DAFTAR PERTANYAAN:
1 > Tentukan apakah setiap pernyataan berikut sesuai dengan kutipan teks. Jawab ya atau tidak untuk masing-masing, disertai kutipan persis kata-kata teks yang menentukannya: (a) Penutur mengaku mudah bangun pagi. (b) Penutur menyatakan bahwa menjadi terkenal bukanlah kehendaknya. (c) Warna baju yang dipakai kembali keesokan harinya tidak sama karena pengaruh pergaulan dan keringat.
2 > Terjemahkan kalimat "Pada dasarnya manusia itu selalu berubah setiap hari, Bapak dan Ibu." dari kutipan teks ke dalam bahasa Inggris.
3 > Lanjutkan kutipan teks tentang penutur yang merasa belum dikenal dengan baik oleh Bapak dan Ibu, mulai setelah kalimat "Begitu pula dengan baunya."

KUTIPAN TEKS:
%%

Saya bahkan yakin kalau banyak juga di antara Bapak dan Ibu yang mengenal saya dengan sangat baik. Tidak tertutup kemungkinan ada Bapak atau Ibu yang sudah hapal dengan kebiasaan saya, jam berapa saya bangun siang (saya susah sekali bangun pagi, Bapak dan Ibu!), apa yang saya makan setiap hari, atau lebih jauh lagi, kapan saya buang air dan buang gas. Untuk itu saya mengucapkan banyak sekali terima kasih karena sudi menyempatkan diri mengenal saya. Saya paham sekali, Bapak dan Ibu sekalian, bahwa saya bukanlah artis top ibukota apalagi ibu tiri. Tapi itu bukan salah saya dan sungguh bukan kemauan saya kalau saya jadi terkenal seperti sekarang ini. Takdir telah memilih saya untuk menjadi seperti ini.

Meskipun begitu, Bapak dan Ibu sekalian, saya perlu mengemukakan bahwa sebenarnya Bapak dan Ibu sekalian tidak atau belum mengenal saya dengan baik. Saya pun sering bertanya, siapakah saya ini? Apakah seorang Kapiten? Apakah Si gembala sapi? Ataukah hanya seorang lelaki? Bapak dan Ibu tidak perlu merasa bersalah karena tidak mengenal saya dengan baik. Tidak perlu Bapak dan Ibu menangis tersedu hanya karena masalah ini.

Pada dasarnya manusia itu selalu berubah setiap hari, Bapak dan Ibu. Selalu ada yang berbeda setiap hari. Rambut saya hari ini tidak sama panjang dengan kemarin. Baju saya hari ini pun akan berbeda dengan esok hari meski dengan jenis yang sama, warna yang sama, merk yang sama. Jadi meskipun Bapak dan Ibu melihat saya seolah menggunakan baju yang sama, itu sebenarnya tidak sama. Kalau pun saya menggunakan baju kemarin untuk hari ini, warnanya tidak sama karena pengaruh pergaulan dan keringat. Begitu pula dengan baunya.

%%

DATA YANG DISEDIAKAN:
%%

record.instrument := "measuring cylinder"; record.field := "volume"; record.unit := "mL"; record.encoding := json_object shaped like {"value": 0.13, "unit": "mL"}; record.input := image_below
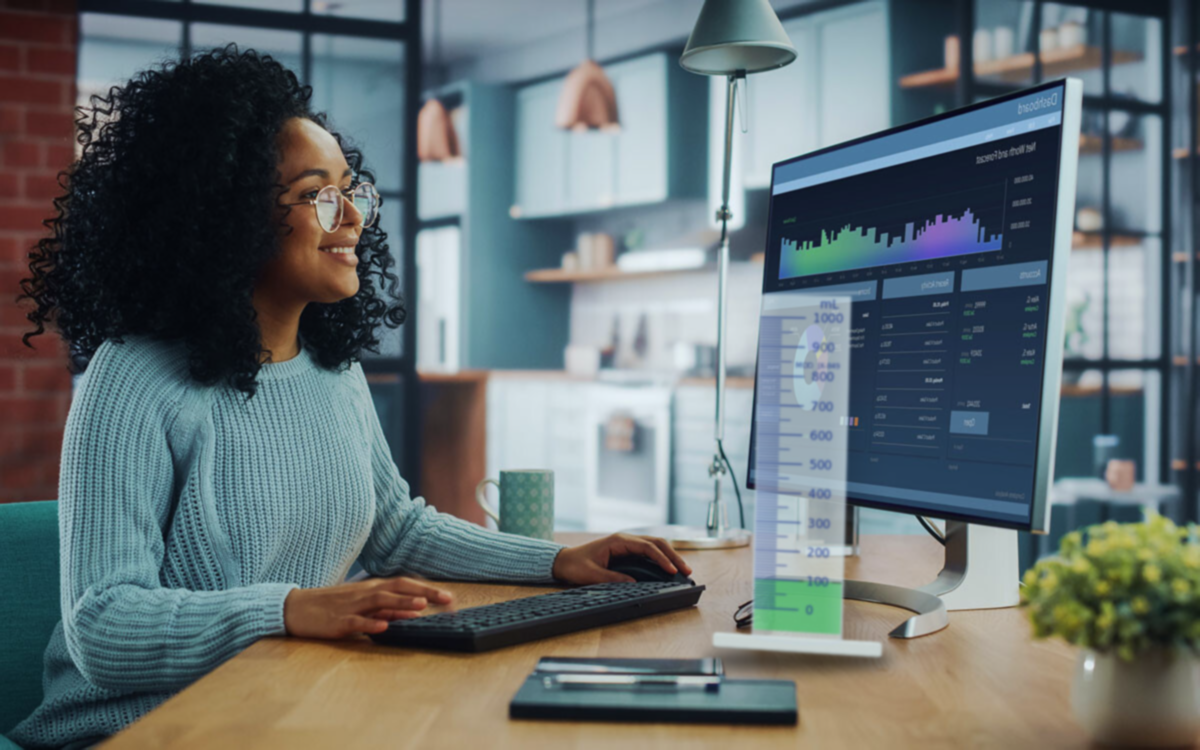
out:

%%

JAWABAN TUGAS:
1 >
(a) Tidak: "saya susah sekali bangun pagi, Bapak dan Ibu!"
(b) Ya: "sungguh bukan kemauan saya kalau saya jadi terkenal seperti sekarang ini"
(c) Ya: "warnanya tidak sama karena pengaruh pergaulan dan keringat"

2 > Basically, people are always changing every day, ladies and gentlemen.

3 >
Begitu juga dengan pemikiran saya. Selalu berubah setiap hari. Ada kalanya saya memikirkan hal yang serius walaupun kebanyakan pikiran saya tidak pernah serius. Adakalanya saya memikirkan hal yang berbau porno, tapi ada saat dimana saya memikirkan hubungan antara manusia dan Sang Pencipta. Mohon maaf, tapi saya tidak pernah berpikir sedikit pun untuk menjadi anak Shaleh, karena orang tua saya tidak ada yang bernama Shaleh. Cukuplah saya menjadi anak Supriyatna, bapak saya. Mungkin dapat disebut sebagai STMJ atau Serius Tetap, Melucu Juga.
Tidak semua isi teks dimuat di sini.